On Sun, Oct 1, 2017 at 3:27 PM, Mark Friedenbach <mark@friedenbach.org> wrote:
> On Oct 1, 2017, at 12:05 PM, Russell O'Connor <roconnor@blockstream.io> wrote:
>
> Given the proposed fixed signature size, It seems better to me that we create a SIGHASH_WITNESS_WEIGHT flag as opposed to SIGHASH_WITNESS_DEPTH.

For what benefit? If your script actually uses all the items on the stack, and if your script is not written in such a way as to allow malleability (which cannot be prevented in general), then they’re equivalent. Using weight instead of depth only needlessly restricts other parties to select a witness size up-front.

Creating a Bitcoin script that does not allow malleability is difficult and requires wasting a lot of bytes to do so, typically when handling issues around non-0-or-1 witness values being used with OP_IF, and dealing with non-standard-zero values, etc.  Adding a witness weight flag cuts through the worst of all this, and makes script design enormously simpler and makes scripts smaller and cheaper.
 
And to be clear, signing witness weight doesn’t mean the witness is not malleable.
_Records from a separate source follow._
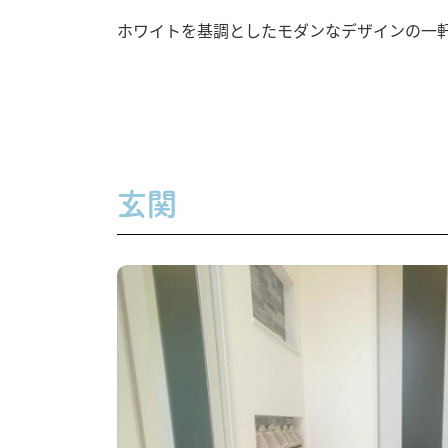
ホワイトを基調としたモダンなデザインの一
玄関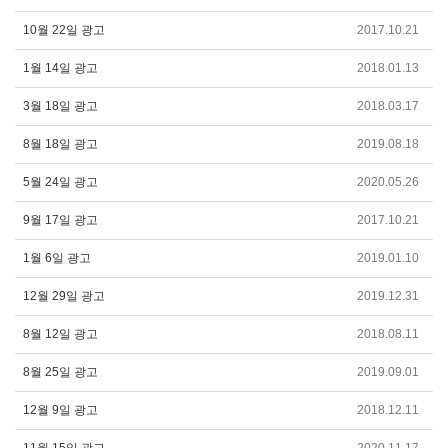
10월 22일 광고
2017.10.21
1월 14일 광고
2018.01.13
3월 18일 광고
2018.03.17
8월 18일 광고
2019.08.18
5월 24일 광고
2020.05.26
9월 17일 광고
2017.10.21
1월 6일 광고
2019.01.10
12월 29일 광고
2019.12.31
8월 12일 광고
2018.08.11
8월 25일 광고
2019.09.01
12월 9일 광고
2018.12.11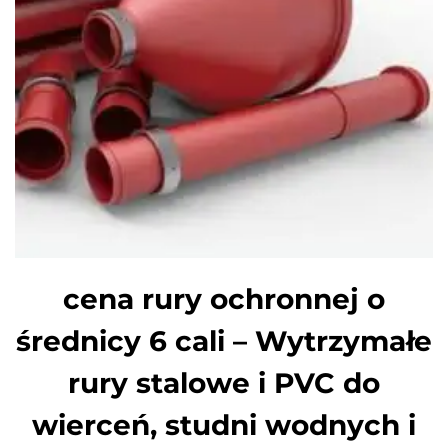
cena rury ochronnej o
średnicy 6 cali – Wytrzymałe
rury stalowe i PVC do
wierceń, studni wodnych i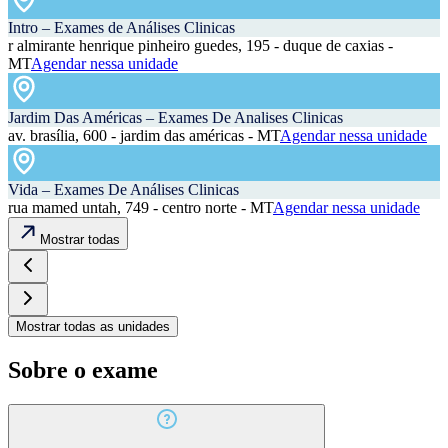
Intro – Exames de Análises Clinicas
r almirante henrique pinheiro guedes, 195 - duque de caxias -
MT
Agendar nessa unidade
Jardim Das Américas – Exames De Analises Clinicas
av. brasília, 600 - jardim das américas - MT
Agendar nessa unidade
Vida – Exames De Análises Clinicas
rua mamed untah, 749 - centro norte - MT
Agendar nessa unidade
Mostrar todas
Mostrar todas as unidades
Sobre o exame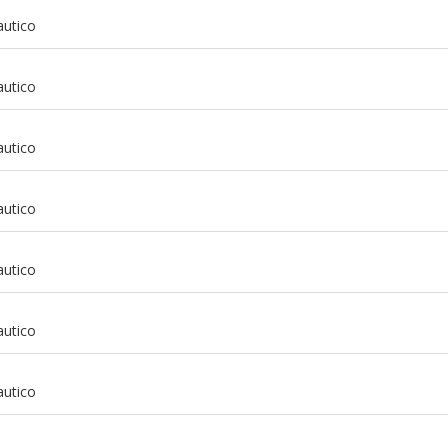
autico
autico
autico
m
autico
m
autico
m
autico
m
autico
m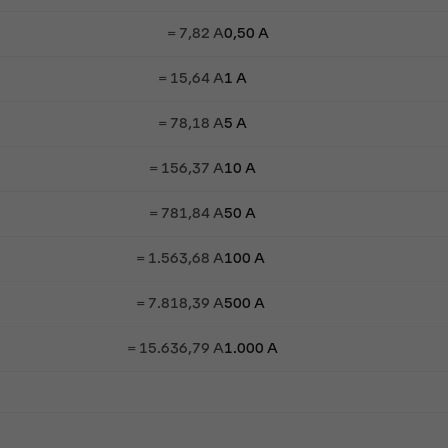
= 7,82 A
0,50 A
= 15,64 A
1 A
= 78,18 A
5 A
= 156,37 A
10 A
= 781,84 A
50 A
= 1.563,68 A
100 A
= 7.818,39 A
500 A
= 15.636,79 A
1.000 A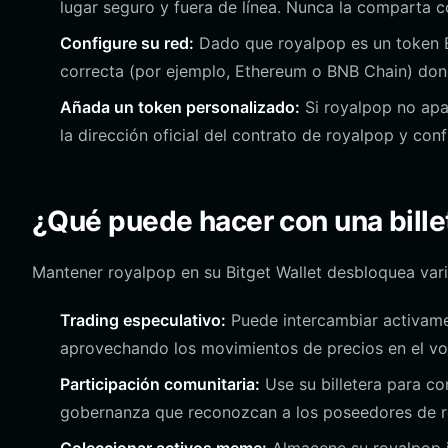
lugar seguro y fuera de línea. Nunca la comparta c
Configure su red:
Dado que royalpop es un token EV
correcta (por ejemplo, Ethereum o BNB Chain) don
Añada un token personalizado:
Si royalpop no apa
la dirección oficial del contrato de royalpop y con
¿Qué puede hacer con una bille
Mantener royalpop en su Bitget Wallet desbloquea vari
Trading especulativo:
Puede intercambiar activame
aprovechando los movimientos de precios en el vo
Participación comunitaria:
Use su billetera para c
gobernanza que reconozcan a los poseedores de r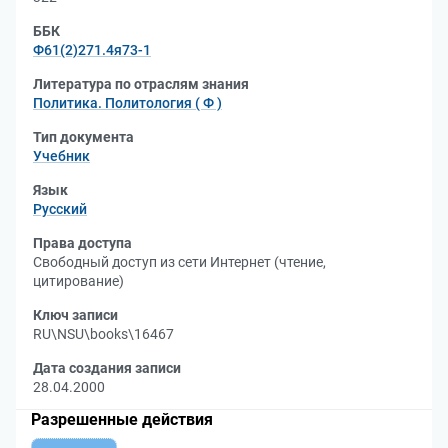
ББК
Ф61(2)271.4я73-1
Литература по отраслям знания
Политика. Политология ( Ф )
Тип документа
Учебник
Язык
Русский
Права доступа
Свободный доступ из сети Интернет (чтение,
цитирование)
Ключ записи
RU\NSU\books\16467
Дата создания записи
28.04.2000
Разрешенные действия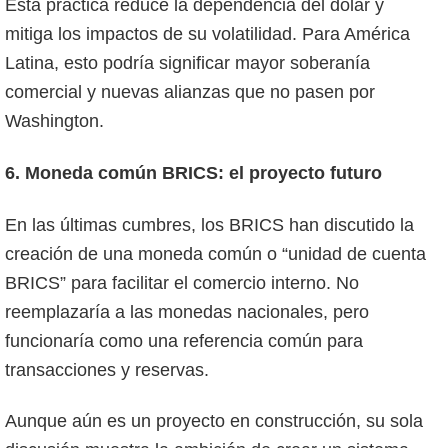
Esta práctica reduce la dependencia del dólar y
mitiga los impactos de su volatilidad. Para América
Latina, esto podría significar mayor soberanía
comercial y nuevas alianzas que no pasen por
Washington.
6. Moneda común BRICS: el proyecto futuro
En las últimas cumbres, los BRICS han discutido la
creación de una moneda común o “unidad de cuenta
BRICS” para facilitar el comercio interno. No
reemplazaría a las monedas nacionales, pero
funcionaría como una referencia común para
transacciones y reservas.
Aunque aún es un proyecto en construcción, su sola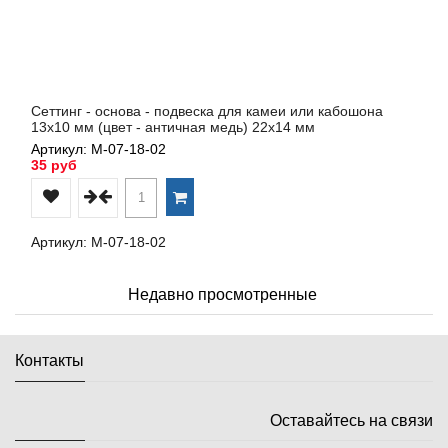
Сеттинг - основа - подвеска для камеи или кабошона
13х10 мм (цвет - античная медь) 22х14 мм
Артикул: М-07-18-02
35 руб
Артикул: М-07-18-02
Недавно просмотренные
Контакты
Оставайтесь на связи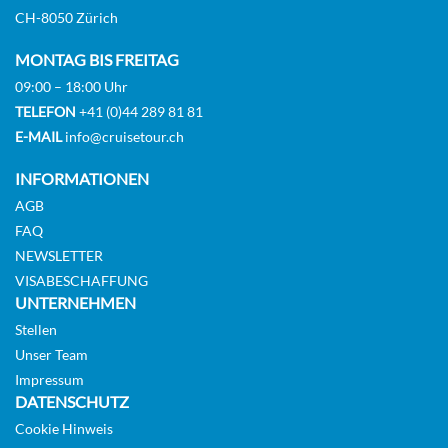
CH-8050 Zürich
Master Suite-[MS]
MONTAG BIS FREITAG
09:00 – 18:00 Uhr
Deck 6
TELEFON
+41 (0)44 289 81 81
Suite
E-MAIL
info@cruisetour.ch
INFORMATIONEN
Auf Anfrage
AGB
FAQ
KABINE
AUSWÄHLEN
ANFRAGEN
NEWSLETTER
VISABESCHAFFUNG
UNTERNEHMEN
Stellen
Owner’s Suite-[O1]
Unser Team
Deck 8
Impressum
DATENSCHUTZ
Suite
Cookie Hinweis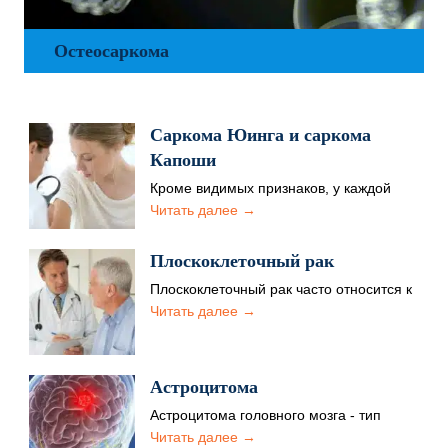
Остеосаркома
Саркома Юинга и саркома
Капоши
Кроме видимых признаков, у каждой
разновидности данных сарком есть свои
Читать далее →
особенности. Например, первыми
симптомами саркомы…
Плоскоклеточный рак
Плоскоклеточный рак часто относится к
агрессивным формам, требует срочного
Читать далее →
лечения после постановки диагноза.
Медицинские центры…
Астроцитома
Астроцитома головного мозга - тип
глиомы, которая развивается в
Читать далее →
The signer could sign again with a different ECDSA nonce. Or if the signer is signing from a 2-of-3 wallet, a common scenario I hope, there are 3 possible key combinations that could be used. If using MBV, a 3-element tree is inherently unbalanced and the common use case can have a smaller proof size.

Witnesses are not 3rd party malleable and we will maintain that property going forward with future opcodes.

> Mark, you seem to be arguing that in general we still want weight malleability even with witness depth fixed, but I don't understand in what scenario we would want that.

Any time all parties are not online at the same time in an interactive signing protocol, or for which individual parties have to reconfigure their signing choices due to failures. We should not restrict our script signature system to such a degree that it becomes difficult to create realistic signing setups for people using best practices (multi-key, 2FA, etc.) to sign. If I am a participant in a signing protocol, it would be layer violating to treat me as anything other than a black box, such that internal errors and timeouts in my signing setup don’t propagate upwards to the multi-party protocol.

For example, I should be able to try to 2FA sign, and if that fails go fetch my backup key and sign with that. But because it’s my infrequently used backup key, it might be placed deeper in the key tree and therefore signatures using it are larger. All the other signers need care is that slot #3 in the witness is where my Merkle proof goes. They shouldn’t have to restart and resign because my proof was a little larger than anticipated — and maybe they can’t resign because double-spend protections!

I'll argue that I don't want my counter-party going off and using a very deeply nested key in order to subvert the fee rate we've agreed upon after I've signed my part of the input.  If we are doing multi-party signing of inputs we need to communicate anyways to construct the transaction.  I see no problem with requiring my counter-party to choose their keys before I sign so that I know up front what our fee rate is going to be.  If they lose their keys and need a backup, they should have to come back to me to resign in order that we can negotiate a new fee rate for the transaction and who is going to be covering how much of the fee and on which inputs.